(Requirement) Find "Плотная, но дышащая ткань сох" and "Только деликатная стирка 30 гр" in the records below. Copy the lines holding them and every line between, exactly, and no others.
-------- Data for processing --------
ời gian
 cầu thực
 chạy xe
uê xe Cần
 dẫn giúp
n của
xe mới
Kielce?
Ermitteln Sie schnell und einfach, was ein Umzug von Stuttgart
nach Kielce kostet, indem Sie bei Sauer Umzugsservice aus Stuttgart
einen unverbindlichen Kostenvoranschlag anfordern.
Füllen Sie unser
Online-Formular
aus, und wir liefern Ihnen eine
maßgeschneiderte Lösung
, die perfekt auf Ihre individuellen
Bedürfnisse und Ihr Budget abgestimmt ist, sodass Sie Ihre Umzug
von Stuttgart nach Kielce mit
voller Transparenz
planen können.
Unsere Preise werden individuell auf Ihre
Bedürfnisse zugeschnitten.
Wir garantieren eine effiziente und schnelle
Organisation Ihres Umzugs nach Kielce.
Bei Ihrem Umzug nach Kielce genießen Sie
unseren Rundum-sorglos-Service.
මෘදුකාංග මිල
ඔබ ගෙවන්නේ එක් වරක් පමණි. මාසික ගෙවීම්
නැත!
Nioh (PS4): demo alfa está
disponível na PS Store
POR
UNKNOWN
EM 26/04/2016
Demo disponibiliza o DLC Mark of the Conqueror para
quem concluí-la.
--------
-------- Data for processing --------
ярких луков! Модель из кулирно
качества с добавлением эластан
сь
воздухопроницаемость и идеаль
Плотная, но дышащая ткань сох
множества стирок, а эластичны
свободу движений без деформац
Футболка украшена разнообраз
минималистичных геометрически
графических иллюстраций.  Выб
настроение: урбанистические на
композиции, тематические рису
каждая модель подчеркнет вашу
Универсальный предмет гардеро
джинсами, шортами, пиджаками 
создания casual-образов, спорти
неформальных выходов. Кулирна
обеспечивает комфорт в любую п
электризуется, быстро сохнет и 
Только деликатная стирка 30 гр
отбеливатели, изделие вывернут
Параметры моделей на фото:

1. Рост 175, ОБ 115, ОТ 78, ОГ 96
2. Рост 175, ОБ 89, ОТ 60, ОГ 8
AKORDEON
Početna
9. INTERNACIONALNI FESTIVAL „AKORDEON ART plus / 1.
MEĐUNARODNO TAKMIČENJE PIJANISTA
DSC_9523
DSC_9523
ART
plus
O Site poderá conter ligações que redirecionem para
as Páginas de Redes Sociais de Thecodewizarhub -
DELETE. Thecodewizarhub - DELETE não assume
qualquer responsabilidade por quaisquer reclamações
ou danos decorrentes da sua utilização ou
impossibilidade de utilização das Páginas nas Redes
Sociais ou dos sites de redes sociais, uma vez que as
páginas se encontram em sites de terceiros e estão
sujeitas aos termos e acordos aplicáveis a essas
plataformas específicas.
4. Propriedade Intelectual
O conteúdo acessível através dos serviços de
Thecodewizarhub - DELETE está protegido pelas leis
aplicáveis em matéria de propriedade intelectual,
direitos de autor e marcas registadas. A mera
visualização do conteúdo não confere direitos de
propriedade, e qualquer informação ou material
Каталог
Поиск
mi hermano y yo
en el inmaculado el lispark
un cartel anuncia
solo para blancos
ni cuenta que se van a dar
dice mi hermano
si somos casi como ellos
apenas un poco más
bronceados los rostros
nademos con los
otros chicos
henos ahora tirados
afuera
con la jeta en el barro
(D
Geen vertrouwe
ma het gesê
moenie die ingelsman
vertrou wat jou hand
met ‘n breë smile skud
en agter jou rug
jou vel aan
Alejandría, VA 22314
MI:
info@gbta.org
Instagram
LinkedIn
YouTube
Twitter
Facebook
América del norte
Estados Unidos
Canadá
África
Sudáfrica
--------
(Answer for the task)
Плотная, но дышащая ткань сох
множества стирок, а эластичны
свободу движений без деформац
Футболка украшена разнообраз
минималистичных геометрически
графических иллюстраций.  Выб
настроение: урбанистические на
композиции, тематические рису
каждая модель подчеркнет вашу
Универсальный предмет гардеро
джинсами, шортами, пиджаками 
создания casual-образов, спорти
неформальных выходов. Кулирна
обеспечивает комфорт в любую п
электризуется, быстро сохнет и 
Только деликатная стирка 30 гр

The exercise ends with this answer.